Die Autopoiesis wurde weitgehend durch die interdisziplinäre Entwicklung der Kybernetik in der Nachkriegszeit ermöglicht. Interessanterweise wurde die Einleitung zur ersten Auflage des Buches von Stafford Beer geschrieben, der im Auftrag von Allende die Kybernetik auf ein nationales Kommunikationssystem für die gesamte chilenische Sozialwirtschaft anwandte – das berühmte Cybersyn-Projekt.
In den 50 Jahren seit ihrer Veröffentlichung wurde die Autopoiese-Theorie in den Naturwissenschaften nicht in großem Umfang zur Definition von Leben herangezogen, aber sie hat die Technikphilosophie stark beeinflusst, insbesondere in den Diskussionen über künstliche Intelligenz.
Der Einfluss der Autopoiese-Theorie auf die Kybernetik und die Managementsysteme entspricht den Jahrzehnten des beschleunigten Neoliberalismus, der durch eine Explosion der Finanzmärkte und der Konsumgüter gekennzeichnet ist, die exorbitante Mengen an natürlichen Ressourcen erfordern.

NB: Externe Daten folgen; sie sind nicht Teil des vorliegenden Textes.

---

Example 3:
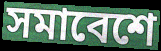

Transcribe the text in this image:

সমাবেশে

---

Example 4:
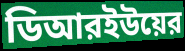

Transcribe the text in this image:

ডিআরইউয়ের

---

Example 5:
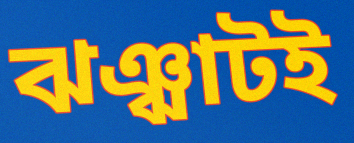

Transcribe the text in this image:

ঝঞ্ঝাটইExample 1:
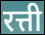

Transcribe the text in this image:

रत्ती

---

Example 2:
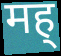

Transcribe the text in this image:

मह्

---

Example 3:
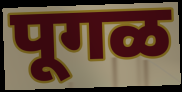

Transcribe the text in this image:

पूगळ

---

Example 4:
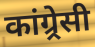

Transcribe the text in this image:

कांग्र्रेसी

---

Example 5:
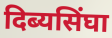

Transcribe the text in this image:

दिब्यसिंघा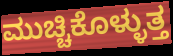
ಮುಚ್ಚಿಕೊಳ್ಳುತ್ತ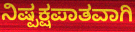
ನಿಷ್ಪಕ್ಷಪಾತವಾಗಿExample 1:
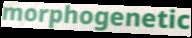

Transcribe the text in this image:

morphogenetic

Zwei Seiten desselben Systems
Heute übersteigt die Nachfrage nach Mineralien das Angebot bei weitem. Die EU ist in hohem Maße von externen Rohstofflieferungen abhängig: Von den 45 Elementen, die in den weltweiten Reserven enthalten sind, befinden sich nur zwei in einem EU-Land (40% der Strontiumreserven befinden sich in Spanien und nur 10% der Selenreserven in Belgien). Der Rest wird aus Drittländern eingeführt.

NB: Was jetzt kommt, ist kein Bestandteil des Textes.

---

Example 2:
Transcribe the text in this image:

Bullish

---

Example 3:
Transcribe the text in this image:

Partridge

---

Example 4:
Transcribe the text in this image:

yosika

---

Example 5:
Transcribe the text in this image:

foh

Ich schlage vor, diese beiden Konzepte – Nekropolitik und Autopoiesis – als zwei Seiten desselben Systems in Bezug auf den historischen Kontext von Chuquicamata, die Auswirkungen des Rohstoffimperialismus, zu betrachten.
Die Nekropolitik definiert die historische und gegenwärtige Situation des globalen Südens als Territorien, aus denen Leben zugunsten des globalen Nordens extrahiert werden kann. Auf der anderen Seite leugnet sie die Interdependenz aller Lebewesen mit ihrer Umwelt, wenn das Leben sich selbst erzeugt, wie es die Autopoiesis behauptet.

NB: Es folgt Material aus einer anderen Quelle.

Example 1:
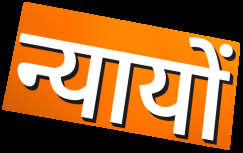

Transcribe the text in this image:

न्यायों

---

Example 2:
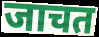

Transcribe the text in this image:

जाचत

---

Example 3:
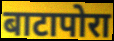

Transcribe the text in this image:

बाटापोरा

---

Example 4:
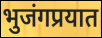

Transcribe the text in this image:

भुजंगप्रयात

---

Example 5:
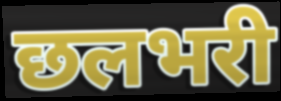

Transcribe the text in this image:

Letztlich argumentiere ich, dass die Autopoiese-Theorie den so genannten demokratischen Nationen und Konzernen eine wissenschaftliche und politische Rechtfertigung für koloniale Besatzung, Genozid und Ökozid geliefert hat und den massenhaften Tod menschlicher und nichtmenschlicher Wesen als Opfer für eine eindeutig weiße Minderheit im globalen Norden legitimiert.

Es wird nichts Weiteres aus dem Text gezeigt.